--- BEGIN Records provided ---

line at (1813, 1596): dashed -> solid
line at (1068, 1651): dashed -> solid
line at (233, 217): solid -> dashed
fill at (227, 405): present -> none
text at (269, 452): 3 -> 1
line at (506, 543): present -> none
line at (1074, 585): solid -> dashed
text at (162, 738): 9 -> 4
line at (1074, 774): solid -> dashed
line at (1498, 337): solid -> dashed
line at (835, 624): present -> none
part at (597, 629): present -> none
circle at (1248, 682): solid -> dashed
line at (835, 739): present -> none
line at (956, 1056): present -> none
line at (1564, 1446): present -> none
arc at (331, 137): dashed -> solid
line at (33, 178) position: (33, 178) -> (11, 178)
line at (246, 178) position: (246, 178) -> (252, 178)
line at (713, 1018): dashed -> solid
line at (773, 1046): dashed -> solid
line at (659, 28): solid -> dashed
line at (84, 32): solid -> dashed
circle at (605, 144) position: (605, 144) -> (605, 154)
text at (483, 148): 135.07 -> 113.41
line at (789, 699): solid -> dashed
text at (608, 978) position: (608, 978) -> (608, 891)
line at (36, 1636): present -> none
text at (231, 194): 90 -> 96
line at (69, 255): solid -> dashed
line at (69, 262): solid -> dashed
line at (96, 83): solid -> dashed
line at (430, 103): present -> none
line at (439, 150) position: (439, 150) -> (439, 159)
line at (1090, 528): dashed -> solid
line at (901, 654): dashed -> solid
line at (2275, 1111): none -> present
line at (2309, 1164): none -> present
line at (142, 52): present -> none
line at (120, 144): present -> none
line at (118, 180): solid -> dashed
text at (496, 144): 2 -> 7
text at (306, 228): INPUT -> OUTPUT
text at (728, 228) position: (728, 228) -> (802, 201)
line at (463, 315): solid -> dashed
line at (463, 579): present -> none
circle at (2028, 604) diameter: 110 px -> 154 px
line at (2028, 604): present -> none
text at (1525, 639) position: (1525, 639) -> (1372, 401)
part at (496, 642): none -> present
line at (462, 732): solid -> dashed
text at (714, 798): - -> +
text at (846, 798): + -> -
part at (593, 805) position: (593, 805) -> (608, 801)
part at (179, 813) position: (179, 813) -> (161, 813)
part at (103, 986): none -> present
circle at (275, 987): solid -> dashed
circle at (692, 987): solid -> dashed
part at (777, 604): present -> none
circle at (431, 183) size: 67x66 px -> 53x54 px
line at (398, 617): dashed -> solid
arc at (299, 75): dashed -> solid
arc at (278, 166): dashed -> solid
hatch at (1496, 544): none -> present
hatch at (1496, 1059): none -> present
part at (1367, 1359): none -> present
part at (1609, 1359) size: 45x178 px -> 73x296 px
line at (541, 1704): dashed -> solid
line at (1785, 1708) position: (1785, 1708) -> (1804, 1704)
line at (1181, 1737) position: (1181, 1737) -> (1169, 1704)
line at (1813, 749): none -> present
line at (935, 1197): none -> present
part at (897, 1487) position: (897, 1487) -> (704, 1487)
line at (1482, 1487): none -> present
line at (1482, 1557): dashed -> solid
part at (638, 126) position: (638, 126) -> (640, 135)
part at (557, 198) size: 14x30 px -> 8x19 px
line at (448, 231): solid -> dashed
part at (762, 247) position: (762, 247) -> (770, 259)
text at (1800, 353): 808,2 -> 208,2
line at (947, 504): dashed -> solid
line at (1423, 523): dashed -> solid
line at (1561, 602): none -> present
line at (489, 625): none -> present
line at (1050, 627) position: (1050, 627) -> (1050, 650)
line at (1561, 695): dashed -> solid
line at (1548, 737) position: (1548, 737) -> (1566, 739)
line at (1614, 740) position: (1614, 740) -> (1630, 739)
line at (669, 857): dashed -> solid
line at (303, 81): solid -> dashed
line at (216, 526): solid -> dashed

--- END Records provided ---

- [Stated problem]:
Please copy the listing from its first line through the line with "text at (231, 194): 90 -> 96", swapping "solid" for "continuous" wherever it appears and leaving everything else unchanged. Give only those lines.

- [Full answer]:
line at (1813, 1596): dashed -> continuous
line at (1068, 1651): dashed -> continuous
line at (233, 217): continuous -> dashed
fill at (227, 405): present -> none
text at (269, 452): 3 -> 1
line at (506, 543): present -> none
line at (1074, 585): continuous -> dashed
text at (162, 738): 9 -> 4
line at (1074, 774): continuous -> dashed
line at (1498, 337): continuous -> dashed
line at (835, 624): present -> none
part at (597, 629): present -> none
circle at (1248, 682): continuous -> dashed
line at (835, 739): present -> none
line at (956, 1056): present -> none
line at (1564, 1446): present -> none
arc at (331, 137): dashed -> continuous
line at (33, 178) position: (33, 178) -> (11, 178)
line at (246, 178) position: (246, 178) -> (252, 178)
line at (713, 1018): dashed -> continuous
line at (773, 1046): dashed -> continuous
line at (659, 28): continuous -> dashed
line at (84, 32): continuous -> dashed
circle at (605, 144) position: (605, 144) -> (605, 154)
text at (483, 148): 135.07 -> 113.41
line at (789, 699): continuous -> dashed
text at (608, 978) position: (608, 978) -> (608, 891)
line at (36, 1636): present -> none
text at (231, 194): 90 -> 96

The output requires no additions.